Perguntas frequentes
-
Que unidades da Samsung estão a comprar participação na Dunamu?
A Samsung Securities fica com 2% numa compra a dinheiro de 306 mil milhões de won ($204M), com a Samsung Card e a Samsung SDS a ficarem com 1% cada, segundo o Korea Herald. A participação combinada de 4% vale 612,8 mil milhões de won ($408M).
-
Quanto da Dunamu vendeu a Kakao no total?
A Kakao alienou agora cerca de 1,5 mil milhões de dólares de capital da Dunamu em menos de um mês — um bloco de 6,55% ao Hana Bank há duas semanas por cerca de 1 bilião de won, uma participação de 600 mil milhões de won à Hanwha Investment & Securities, e agora o bloco de 4% à Samsung.
-
Porque está a Kakao a vender a sua participação na Dunamu?

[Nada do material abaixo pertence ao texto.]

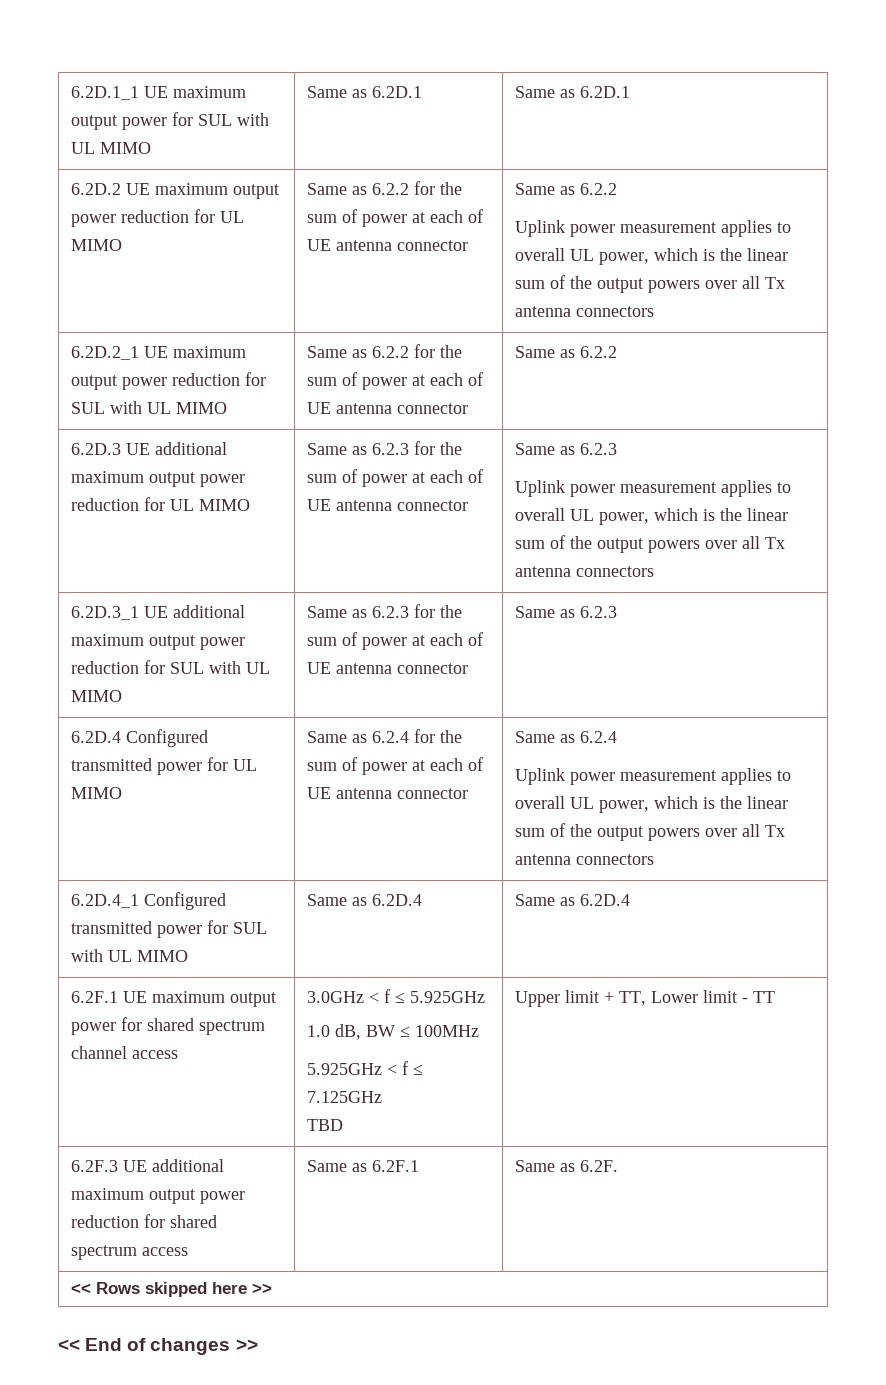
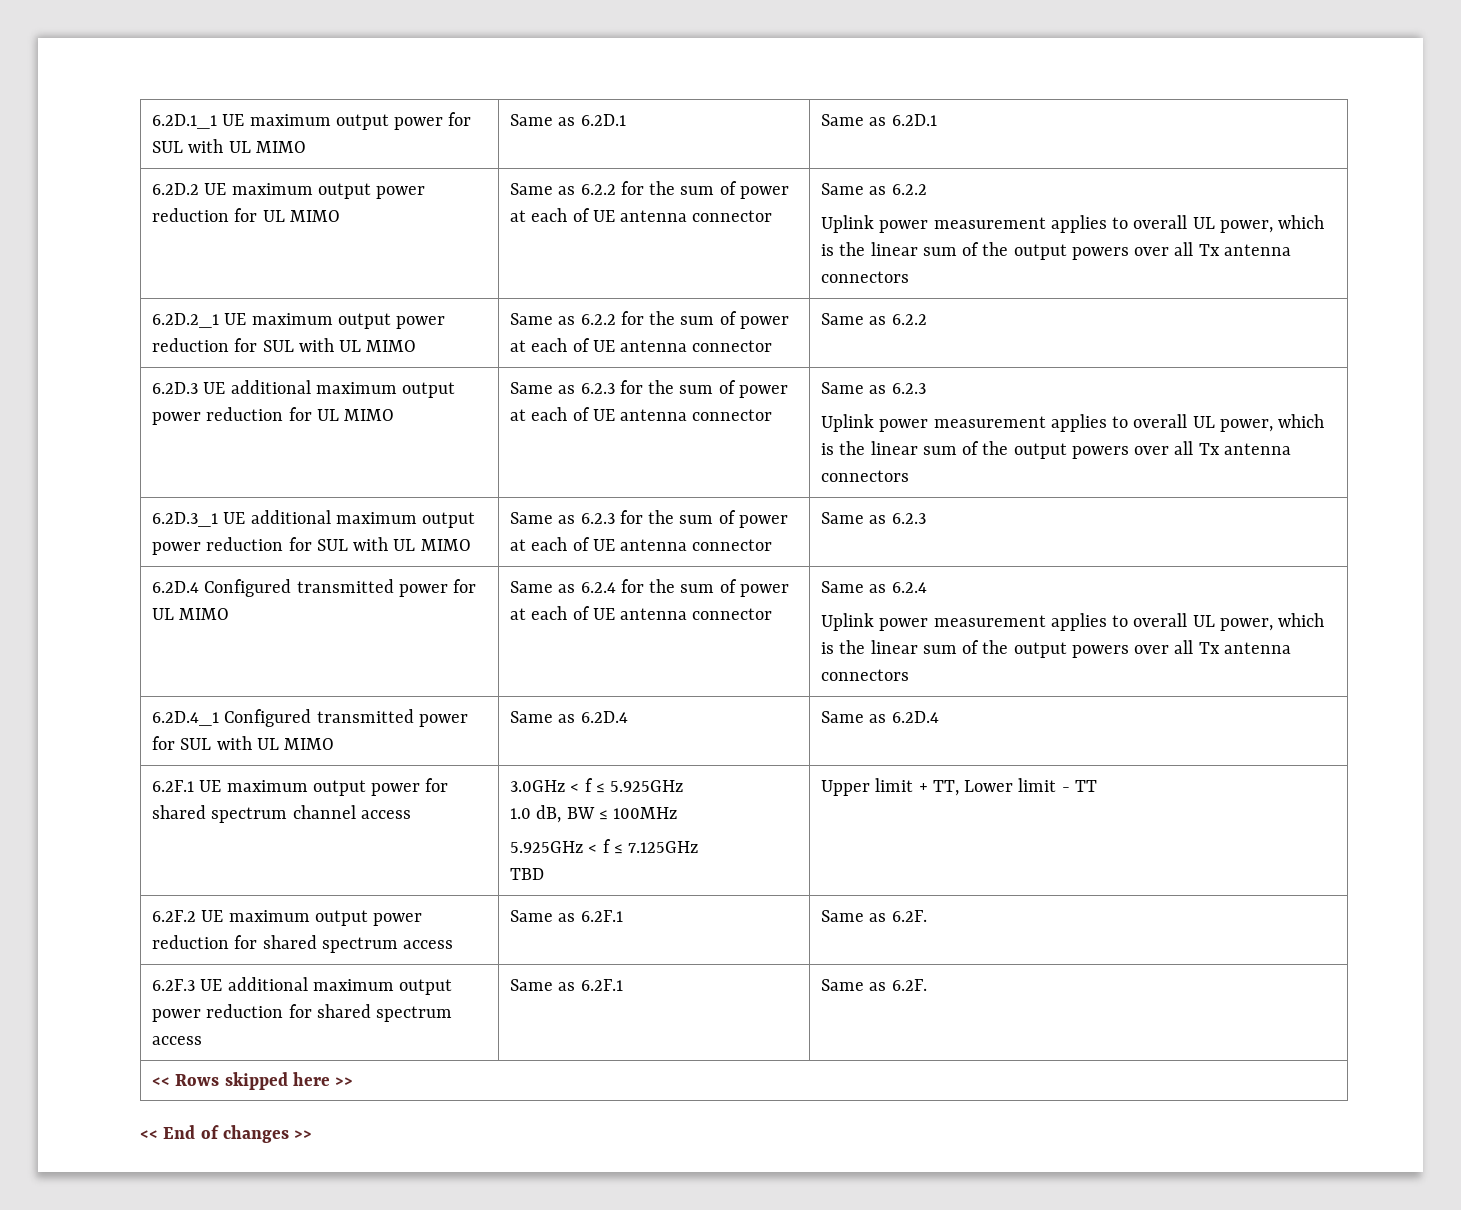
(775, 997) none -> [152,910,423,926] [152,935,454,953] [510,910,623,922] [821,910,927,922] // 6.2F.2 UE maximum output power reduction for shared spectrum access | Same as 6.2F.1 | Same as 6.2F.

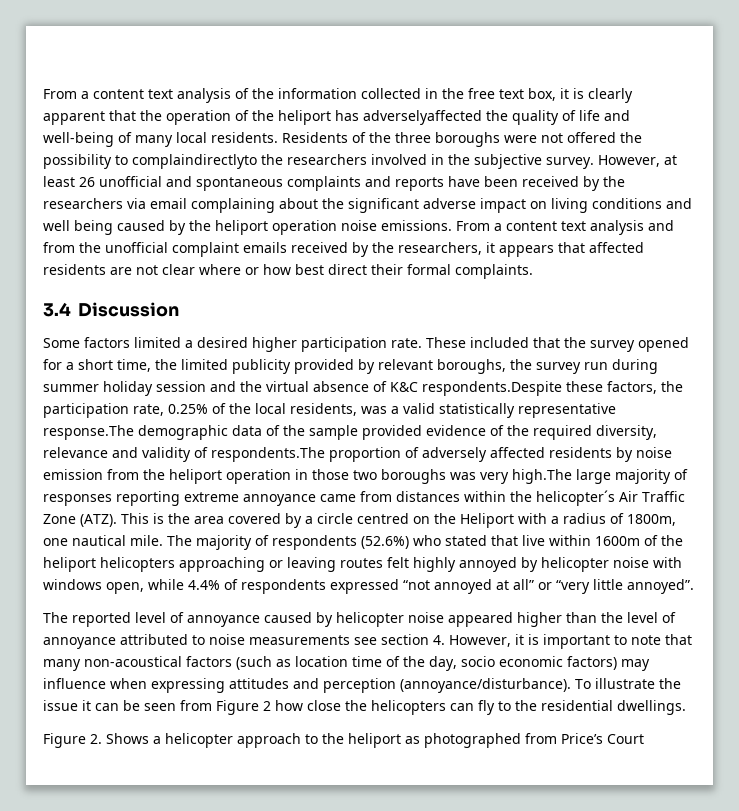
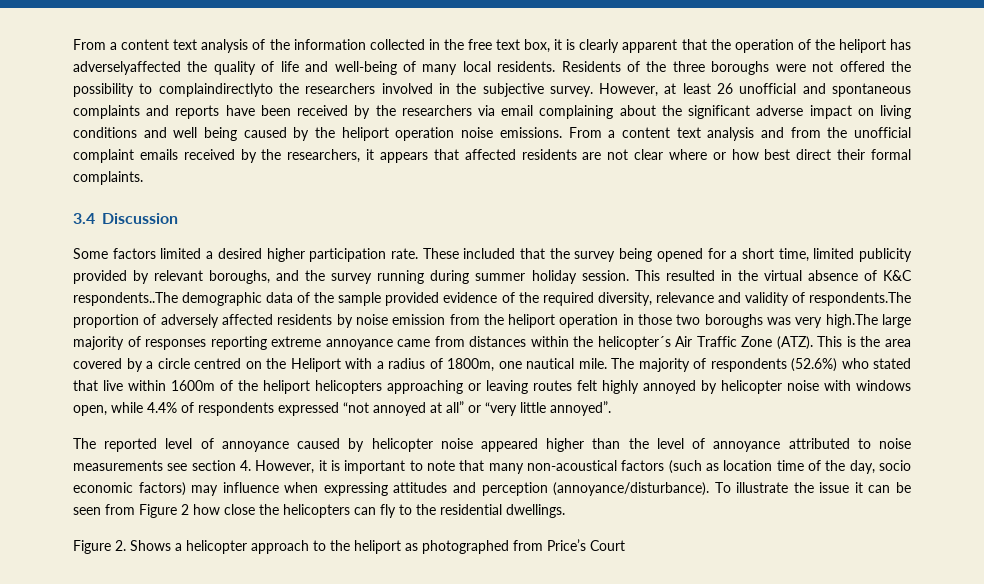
(635, 346) none -> [619,248,653,262] being
[155,359,177,370] the -> (809, 255) none
[510,359,608,374] the survey run -> [276,270,425,284] and the survey running
[156,381,236,392] session and -> [581,270,732,281] session. This resulted in
[422,381,683,396] [43,403,616,418] [43,425,134,440] respondents.Despite these factors, the participation rate, 0.25% of the local residents, was a valid statistically representative response.The -> [73,292,178,306] respondents..The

A Kakao está a rodar capital para a IA — os seus modelos "Kanana" e as parcerias com a OpenAI tornaram-se centrais na sua estratégia — enquanto o mercado cripto atravessa uma fase bearish sustentada. A saída acelerada da Dunamu é o sinal mais claro de que a cripto é um desinvestimento, não uma aposta central, para o…
-
O que é a Dunamu e que bolsa opera?
A Dunamu opera a Upbit, a maior bolsa de criptomoedas da Coreia do Sul e uma das plataformas com maior volume na Ásia em negociação de retalho. O negócio com a Samsung coloca o maior conglomerado do país na estrutura accionista da principal plataforma de cripto de retalho coreana.
-
Como reagiu o mercado accionista coreano ao negócio?
Na quinta-feira, a Samsung Securities caiu 2,7% e a Samsung SDS recuou 5% com os investidores a ponderarem a afetação de caixa, enquanto a Samsung Card ganhou 0,21% e a Kakao desceu 1%. A leitura divergente reflete visões misturadas sobre uma compra estratégica num setor em fase bearish.